Having a physical space for the Indigenous community also means autonomy and for Nadine Chalifoux and Jake Hendy the freedom that comes with their own space, would be invaluable.

“The best part about having the Indigenous Culture and Wellness Centre in all honesty, is that it will be ours. No one can tell us what we get to do with it. They don't get to say that we're wrong for doing it the way we're doing it because they're not us. And that freedom is something we've never had before. So I'm very excited. The freedom will be the best part,” says Nadine Chalifoux.

Jake Hendy agrees.

“You know, culture is everything for Indigenous people. And it was taken away. So to get to teach it. It's huge to get that back. And so to have a place to gather as a culture and to have a physical building of our own is huge. We always have to ask for space. So instead of having to say, ‘oh hey, can we borrow this space?' Having our own permanent space where we don't have to ask for permission, is pretty significant and pretty important. It's a big step.”

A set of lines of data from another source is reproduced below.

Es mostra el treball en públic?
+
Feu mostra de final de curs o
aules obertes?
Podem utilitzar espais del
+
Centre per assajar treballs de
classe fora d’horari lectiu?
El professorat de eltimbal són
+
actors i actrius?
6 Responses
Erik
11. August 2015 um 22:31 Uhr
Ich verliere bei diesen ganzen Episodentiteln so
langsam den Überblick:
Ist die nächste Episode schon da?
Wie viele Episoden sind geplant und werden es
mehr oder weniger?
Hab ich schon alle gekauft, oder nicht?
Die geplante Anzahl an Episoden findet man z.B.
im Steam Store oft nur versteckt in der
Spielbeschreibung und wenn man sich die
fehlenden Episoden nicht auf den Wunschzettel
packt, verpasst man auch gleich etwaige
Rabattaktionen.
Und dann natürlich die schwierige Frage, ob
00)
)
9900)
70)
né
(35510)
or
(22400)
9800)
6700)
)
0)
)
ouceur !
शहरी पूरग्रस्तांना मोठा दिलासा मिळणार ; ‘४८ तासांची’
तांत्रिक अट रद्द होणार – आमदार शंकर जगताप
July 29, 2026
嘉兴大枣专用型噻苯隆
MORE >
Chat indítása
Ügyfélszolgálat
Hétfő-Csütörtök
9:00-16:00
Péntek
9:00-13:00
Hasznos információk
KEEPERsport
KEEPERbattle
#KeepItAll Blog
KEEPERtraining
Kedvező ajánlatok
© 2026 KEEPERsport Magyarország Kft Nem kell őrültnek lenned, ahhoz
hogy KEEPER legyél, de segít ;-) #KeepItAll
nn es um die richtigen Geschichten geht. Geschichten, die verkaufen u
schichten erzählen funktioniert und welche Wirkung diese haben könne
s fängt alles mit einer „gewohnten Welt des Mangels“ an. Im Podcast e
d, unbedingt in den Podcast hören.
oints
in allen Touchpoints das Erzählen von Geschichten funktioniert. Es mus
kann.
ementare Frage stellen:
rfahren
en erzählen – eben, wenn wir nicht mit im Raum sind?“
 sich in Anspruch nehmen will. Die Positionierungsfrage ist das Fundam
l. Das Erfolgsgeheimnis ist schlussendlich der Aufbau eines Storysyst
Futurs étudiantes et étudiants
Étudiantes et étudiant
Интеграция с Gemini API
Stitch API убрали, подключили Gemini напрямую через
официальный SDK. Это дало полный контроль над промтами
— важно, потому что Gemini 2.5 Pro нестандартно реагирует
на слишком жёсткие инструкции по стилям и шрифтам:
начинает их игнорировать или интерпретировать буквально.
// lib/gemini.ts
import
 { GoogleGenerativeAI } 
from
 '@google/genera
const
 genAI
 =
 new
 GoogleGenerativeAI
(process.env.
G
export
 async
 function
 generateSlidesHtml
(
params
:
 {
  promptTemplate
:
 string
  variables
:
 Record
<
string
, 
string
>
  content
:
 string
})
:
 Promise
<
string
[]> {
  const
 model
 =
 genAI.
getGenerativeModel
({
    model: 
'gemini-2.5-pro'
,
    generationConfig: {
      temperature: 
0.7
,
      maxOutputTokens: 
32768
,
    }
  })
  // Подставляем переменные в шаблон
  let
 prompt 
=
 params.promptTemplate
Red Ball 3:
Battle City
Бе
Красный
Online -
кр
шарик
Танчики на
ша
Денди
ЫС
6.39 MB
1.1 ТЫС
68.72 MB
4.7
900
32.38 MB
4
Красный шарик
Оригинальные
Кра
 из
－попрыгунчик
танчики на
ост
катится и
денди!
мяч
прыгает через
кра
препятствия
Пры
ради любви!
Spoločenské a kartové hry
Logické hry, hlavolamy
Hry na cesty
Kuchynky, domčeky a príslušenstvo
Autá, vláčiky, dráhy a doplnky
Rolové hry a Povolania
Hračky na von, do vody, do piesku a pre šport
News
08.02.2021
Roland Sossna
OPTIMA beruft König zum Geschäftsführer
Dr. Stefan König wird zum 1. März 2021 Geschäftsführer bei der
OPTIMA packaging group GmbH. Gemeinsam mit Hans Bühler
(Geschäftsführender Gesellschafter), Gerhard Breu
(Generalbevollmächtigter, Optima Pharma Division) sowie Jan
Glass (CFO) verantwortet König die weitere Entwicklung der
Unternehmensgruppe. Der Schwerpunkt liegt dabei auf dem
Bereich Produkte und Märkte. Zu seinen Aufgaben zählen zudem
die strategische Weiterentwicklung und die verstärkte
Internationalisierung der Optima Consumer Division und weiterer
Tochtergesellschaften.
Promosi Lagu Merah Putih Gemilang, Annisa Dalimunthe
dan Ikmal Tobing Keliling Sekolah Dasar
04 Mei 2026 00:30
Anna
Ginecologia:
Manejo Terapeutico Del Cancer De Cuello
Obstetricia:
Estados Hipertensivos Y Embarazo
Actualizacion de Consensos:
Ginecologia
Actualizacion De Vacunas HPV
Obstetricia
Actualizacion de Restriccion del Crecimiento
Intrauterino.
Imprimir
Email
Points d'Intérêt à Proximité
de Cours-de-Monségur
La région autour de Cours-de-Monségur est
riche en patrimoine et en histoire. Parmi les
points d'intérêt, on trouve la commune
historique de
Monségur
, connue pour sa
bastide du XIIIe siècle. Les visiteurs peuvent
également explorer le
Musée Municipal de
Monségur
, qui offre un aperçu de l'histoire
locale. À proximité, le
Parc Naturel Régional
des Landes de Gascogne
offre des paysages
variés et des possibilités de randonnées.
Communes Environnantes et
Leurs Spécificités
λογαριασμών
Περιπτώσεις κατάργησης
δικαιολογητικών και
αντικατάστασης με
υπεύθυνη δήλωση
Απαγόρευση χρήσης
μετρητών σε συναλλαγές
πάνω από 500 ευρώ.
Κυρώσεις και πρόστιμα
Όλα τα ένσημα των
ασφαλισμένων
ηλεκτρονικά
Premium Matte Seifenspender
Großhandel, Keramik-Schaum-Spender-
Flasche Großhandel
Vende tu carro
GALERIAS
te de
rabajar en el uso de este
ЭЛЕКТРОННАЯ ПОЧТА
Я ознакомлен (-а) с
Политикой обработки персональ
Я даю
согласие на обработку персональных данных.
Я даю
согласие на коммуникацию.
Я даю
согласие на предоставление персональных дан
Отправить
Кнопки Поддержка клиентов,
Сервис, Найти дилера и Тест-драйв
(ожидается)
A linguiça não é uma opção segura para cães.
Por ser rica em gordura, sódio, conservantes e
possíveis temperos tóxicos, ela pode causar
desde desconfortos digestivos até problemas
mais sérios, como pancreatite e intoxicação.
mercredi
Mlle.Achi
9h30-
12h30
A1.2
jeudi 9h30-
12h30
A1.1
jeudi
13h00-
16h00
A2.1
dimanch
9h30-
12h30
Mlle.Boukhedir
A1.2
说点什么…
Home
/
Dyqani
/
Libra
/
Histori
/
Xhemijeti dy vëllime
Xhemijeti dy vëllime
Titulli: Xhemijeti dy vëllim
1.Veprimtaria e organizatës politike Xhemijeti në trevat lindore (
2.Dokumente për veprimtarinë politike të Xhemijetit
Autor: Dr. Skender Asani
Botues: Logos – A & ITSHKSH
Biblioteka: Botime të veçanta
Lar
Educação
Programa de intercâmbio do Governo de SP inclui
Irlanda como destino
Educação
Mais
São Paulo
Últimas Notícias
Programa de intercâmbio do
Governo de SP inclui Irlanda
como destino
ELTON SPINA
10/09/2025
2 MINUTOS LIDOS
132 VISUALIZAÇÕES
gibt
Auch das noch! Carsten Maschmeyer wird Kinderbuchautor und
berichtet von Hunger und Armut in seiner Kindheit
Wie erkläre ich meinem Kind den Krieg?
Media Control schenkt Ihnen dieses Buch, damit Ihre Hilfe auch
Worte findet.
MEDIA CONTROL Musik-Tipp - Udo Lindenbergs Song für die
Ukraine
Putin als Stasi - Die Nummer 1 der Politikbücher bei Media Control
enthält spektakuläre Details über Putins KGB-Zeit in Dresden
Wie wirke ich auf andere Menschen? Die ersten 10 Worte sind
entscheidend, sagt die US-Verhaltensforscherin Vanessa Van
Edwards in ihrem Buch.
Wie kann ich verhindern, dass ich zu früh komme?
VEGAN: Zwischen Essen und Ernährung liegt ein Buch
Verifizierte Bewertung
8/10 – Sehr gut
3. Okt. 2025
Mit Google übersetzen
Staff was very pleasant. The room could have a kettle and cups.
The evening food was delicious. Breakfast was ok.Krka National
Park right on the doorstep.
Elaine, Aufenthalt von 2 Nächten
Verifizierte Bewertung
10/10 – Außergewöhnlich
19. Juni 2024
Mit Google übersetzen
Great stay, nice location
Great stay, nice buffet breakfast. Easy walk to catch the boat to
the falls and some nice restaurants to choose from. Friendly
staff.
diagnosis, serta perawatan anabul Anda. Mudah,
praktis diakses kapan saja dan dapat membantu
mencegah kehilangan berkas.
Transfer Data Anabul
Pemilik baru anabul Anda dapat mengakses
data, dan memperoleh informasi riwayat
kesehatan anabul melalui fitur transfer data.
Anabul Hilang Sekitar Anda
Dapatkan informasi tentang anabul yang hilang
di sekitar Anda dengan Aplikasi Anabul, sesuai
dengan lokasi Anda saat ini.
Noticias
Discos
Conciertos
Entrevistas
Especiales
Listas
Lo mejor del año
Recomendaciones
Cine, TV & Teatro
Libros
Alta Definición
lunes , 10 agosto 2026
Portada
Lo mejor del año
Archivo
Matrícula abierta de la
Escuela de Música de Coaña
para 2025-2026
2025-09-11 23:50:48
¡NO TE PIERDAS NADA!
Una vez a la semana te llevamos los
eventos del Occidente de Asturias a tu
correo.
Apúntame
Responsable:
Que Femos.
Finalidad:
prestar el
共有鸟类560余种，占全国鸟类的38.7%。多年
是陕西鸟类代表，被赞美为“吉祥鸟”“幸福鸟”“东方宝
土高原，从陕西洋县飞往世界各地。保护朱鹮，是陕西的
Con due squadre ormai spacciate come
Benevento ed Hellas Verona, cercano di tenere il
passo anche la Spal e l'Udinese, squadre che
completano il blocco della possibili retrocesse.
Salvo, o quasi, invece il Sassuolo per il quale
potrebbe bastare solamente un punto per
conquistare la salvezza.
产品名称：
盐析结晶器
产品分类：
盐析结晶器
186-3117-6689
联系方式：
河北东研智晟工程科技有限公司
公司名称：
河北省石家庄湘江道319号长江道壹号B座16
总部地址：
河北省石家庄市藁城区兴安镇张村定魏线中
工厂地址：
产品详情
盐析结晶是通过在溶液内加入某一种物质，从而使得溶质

The Indigenous Culture and Wellness Steering Committee is in the process of finding and securing a site to build the Indigenous Culture and Wellness Centre and is expected to be meeting with the City of Edmonton to secure a location some time at the end of 2022.

But all those working on the project agree the day that the centre officially opens will be a day filled with many emotions.

“The day that the Indigenous Culture & Wellness Center opens, I am going to be like a five year old school kid, all giddy, all excited, jumping around, not being able to sit still,” says Chalifoux. “I will be talking a mile a minute because I am going to be so excited.”